There’s one thing people miss most about Brazil once they leave. It’s not the weather, the beaches, the samba or the football – it’s the cachaça. Brazil’s national spirit, made from sugarcane, is criminally underrated and scandalously hard to find in the rest of the world. Whether in fruity caipirinhas or sipped as is, cachaça (pronounced ka-sha-ssa) is everywhere in Brazil. To find out how it’s made and why it’s so important, Culture Trip spoke to Maria Izabel, head producer of Cachaça Maria Izabel, one of the world’s best cachaças, located in the idyllic historic town of Paraty in the state of Rio de Janeiro.
Since 1996, Maria Izabel has been making her cachaça at the stunning Sítio Santo Antônio, a gorgeous seaside farm, a few kilometers north of Paraty. “When I started building this place, there was no electricity and we had no roads,” she recalls. “I’d go from bar to bar trying to sell my cachaça, and it was really difficult at first, as you never see women making and selling cachaça.” Eventually, Maria Izabel’s cachaça began gaining admirers around and outside Paraty, soon becoming one of the most renowned brands in Brazil.
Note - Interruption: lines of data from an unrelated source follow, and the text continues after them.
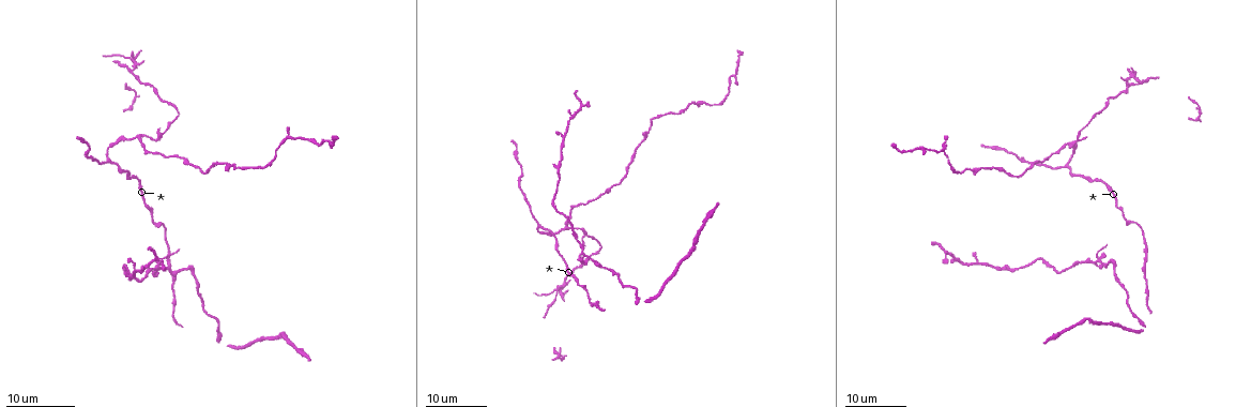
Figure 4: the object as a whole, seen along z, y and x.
arms part here
look(3d, 24 µm, figure 4, (128, 67))

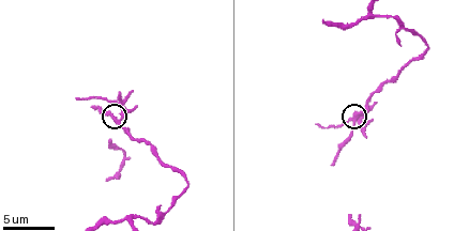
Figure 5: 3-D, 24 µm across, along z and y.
look(3d, 10 µm, figure 5, (355, 117))

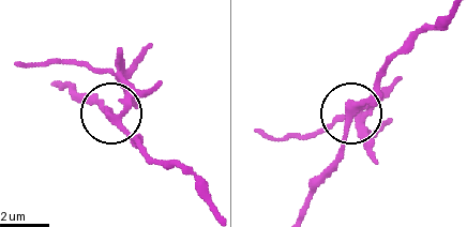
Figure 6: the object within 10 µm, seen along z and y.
side arm 7 µm
cut(figure 6, (152, 93))
the part that leaves runs along (122, 111), (124, 89), (110, 74), (79, 64), (14, 64) in figure 6; a second neuron is stuck on

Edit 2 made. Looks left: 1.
stop(cut at figure 3, cut at figure 6, rest unchecked)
Strictly speaking, cachaça is the distillate of fermented sugarcane juice. The sugarcane is harvested and milled, before being filtered and fermented, when the sugar molecules turn into alcohol. “This makes the sugarcane juice into a sort of wine,” Maria explains. “Cachaça is the distilled product of this wine.” Though often compared with rum, another spirit made ostensibly made from sugarcane, the two drinks are in fact quite different. Cachaça is made with the sugarcane juice itself, while rum comes from molasses, which is a byproduct of making sugar.
According to Maria, her cachaça stands out from the others because of her local ingredients. “I only use the sugarcane I grow here on the farm, and we mill it as soon as it’s harvested so that it’s really fresh,” she says. She also prides herself on making her own natural starter, which is rare to find in most cachaças, following a traditional Paraty recipe. “The entire process is totally local – this cachaça is 100% from Paraty.”
After distillation, the cachaça is aged in wood barrels for varying periods of time and in different types of wood, all having a profound effect on the color, aroma and flavor of the final product. As such, there is huge variety between different cachaças. There are two main types of cachaça: un-aged (often known as cachaça prata) and aged (cachaça ouro). Cachaça Maria Izabel produces one of each.
For her cachaça prata, Maria uses a Brazilian wood called jequitibá (“it doesn’t interfere much in the flavor, so it produces a very clear and clean cachaça, great for mixing”), while the ouro variety is aged in oak barrels, which adds a far more pronounced flavor and a golden color.
Although she has tasted and enjoyed many cocktails and caipirinhas using cachaça, Maria doesn’t believe it to be the best way to enjoy Brazil’s national spirit. “Providing that it is a good quality cachaça, I love drinking it neat.”
Asked about what makes cachaça such a popular drink which is an important part of Brazilian culture, Maria replied with an answer you’re likely to hear frequently around Brazil. “Cachaça is great for all occasions. If you’re sad, it can help you forget your troubles; if you’re happy, it’s a great way to celebrate. People also use it for medicine, and it’s an excellent digestive.”
“I like to say that people should strive to be like a good cachaça,” Maria explains. “Strong and smooth at the same time. A good cachaça has a powerful flavor, but it doesn’t burn your throat like some people think – it can be strong but still smooth and pleasurable to drink.”